Why Itching Gets Worse at Night
If your itching intensifies at bedtime, you’re experiencing a well-documented pattern. Your body’s circadian rhythm, the internal 24-hour clock, drives several changes after dark that amplify itch. Blood flow to the skin increases, skin temperature rises, and your body’s natural production of anti-inflammatory hormones (corticosteroids) drops. With fewer of those hormones circulating, inflammation and itching ramp up precisely when you’re trying to sleep. This isn’t psychological. It’s a measurable shift in your body’s chemistry that makes nighttime the worst window for any itch-related condition.
What Doctors Test For
When itching persists without an obvious skin condition, doctors typically run a set of blood tests to check for internal causes. The standard workup includes a complete blood count (which can reveal anemia), tests of liver and kidney function, and thyroid hormone levels. If those results suggest something deeper, or if you have other symptoms like unexplained weight loss, a chest X-ray may be ordered to check for enlarged lymph nodes.
This testing matters because the treatment for systemic itch is completely different from the treatment for a skin condition. Moisturizers won’t resolve itching caused by kidney disease, and antihistamines won’t help a bile duct blockage. Getting the right diagnosis shapes everything that follows.
Treatments That Actually Work
For itch caused by dry skin or mild eczema, a consistent moisturizing routine is the foundation. Fragrance-free emollients applied right after bathing help restore the skin barrier and interrupt the itch-scratch cycle. When that isn’t enough, prescription topical treatments, including steroid creams and newer non-steroidal options, reduce itch by an average of about 3 out of 10 points on a standard severity scale, with the most effective formulations cutting itch nearly in half.

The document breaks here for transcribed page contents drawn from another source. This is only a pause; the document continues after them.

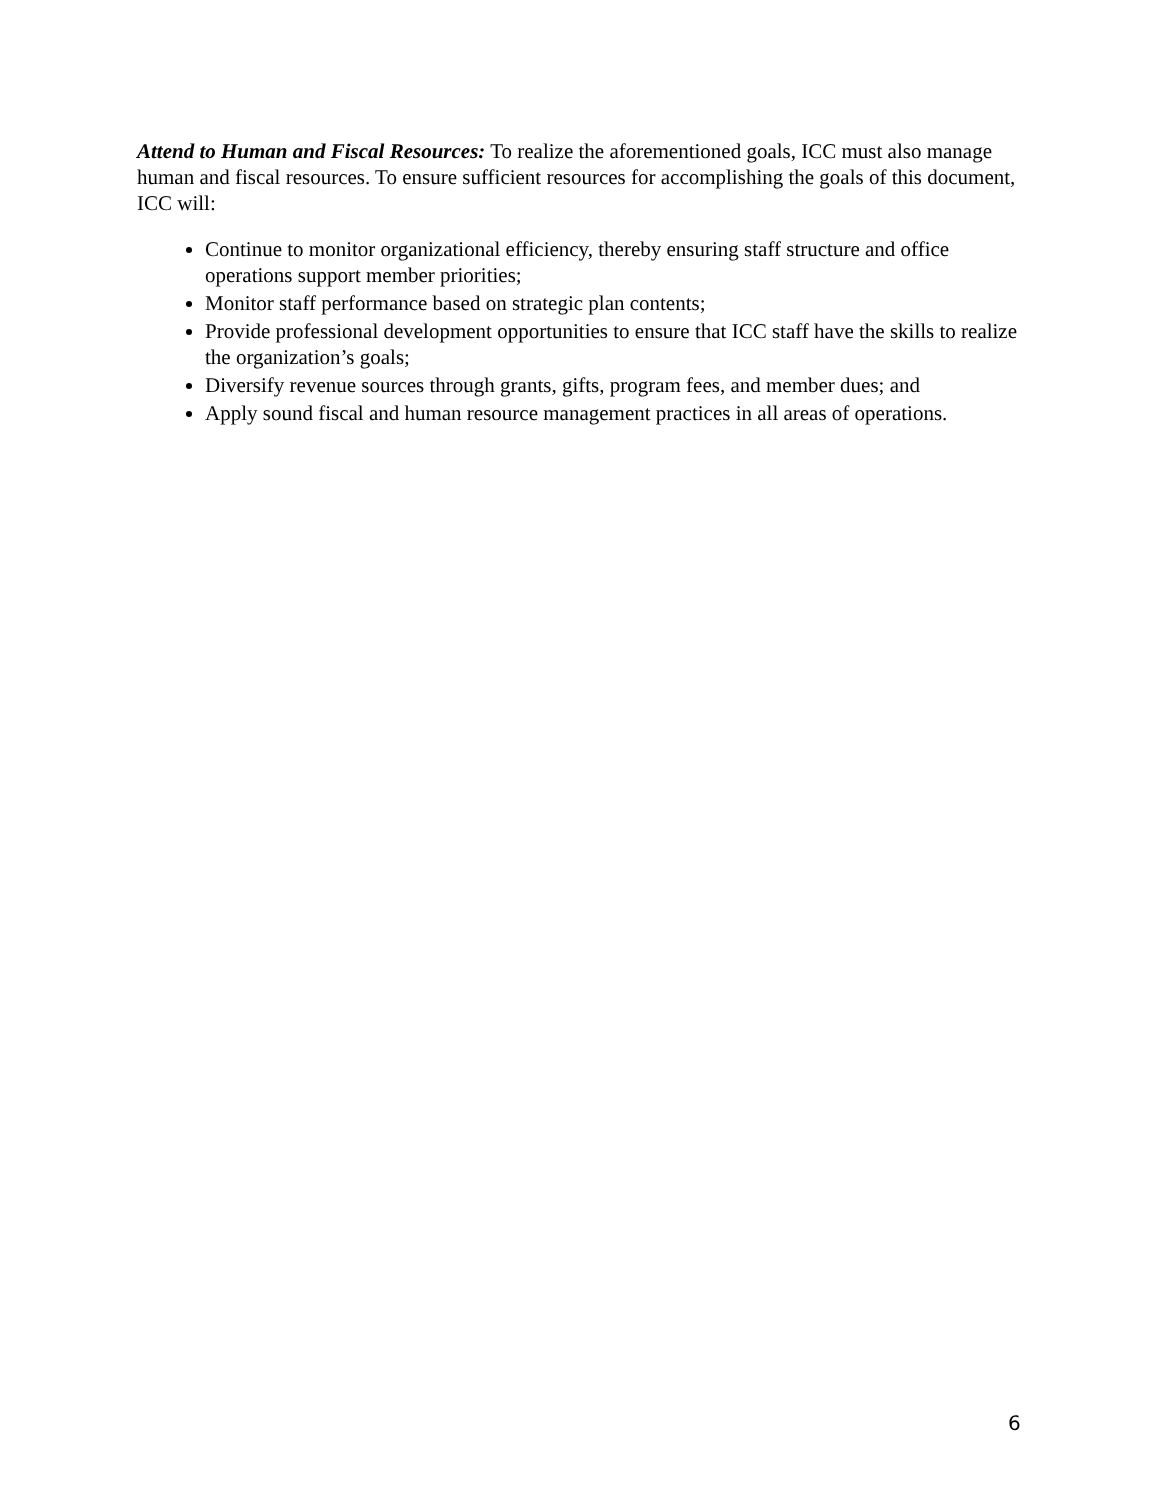Attend to Human and Fiscal Resources: To realize the aforementioned goals, ICC must also manage human and fiscal resources. To ensure sufficient resources for accomplishing the goals of this document, ICC will:
Continue to monitor organizational efficiency, thereby ensuring staff structure and office operations support member priorities;
Monitor staff performance based on strategic plan contents;
Provide professional development opportunities to ensure that ICC staff have the skills to realize the organization’s goals;
Diversify revenue sources through grants, gifts, program fees, and member dues; and
Apply sound fiscal and human resource management practices in all areas of operations.
6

Antihistamines like diphenhydramine or cetirizine are widely used for itching, but their actual effectiveness depends on the cause. For hives and allergic reactions, they work well. For eczema-related itch, studies have not demonstrated a clear benefit over placebo. Some sedating antihistamines help mainly by making you drowsy enough to stop scratching at night rather than by directly reducing the itch signal.
For persistent itch that doesn’t respond to topical treatments, newer therapies target specific immune pathways involved in the itch response. These include injectable medications that block key inflammatory proteins and oral medications that interrupt the signaling inside immune cells. For neuropathic itch, medications originally developed for nerve pain are often the most effective option.
Red Flags Worth Knowing
Most chronic itching turns out to be a manageable skin issue or a treatable underlying condition. But certain combinations of symptoms warrant prompt medical attention. MD Anderson Cancer Center specifically flags itching that comes with unexplained weight loss, fever, night sweats, loss of appetite, jaundice, persistent fatigue, a new cough, or visible lumps. Pancreatic cancer, for example, can cause itching when a tumor blocks the bile duct. Lymphomas are another malignancy known to produce widespread itch, sometimes years before other symptoms appear. These scenarios are uncommon, but they’re the reason doctors take unexplained chronic itch seriously enough to order imaging and blood work.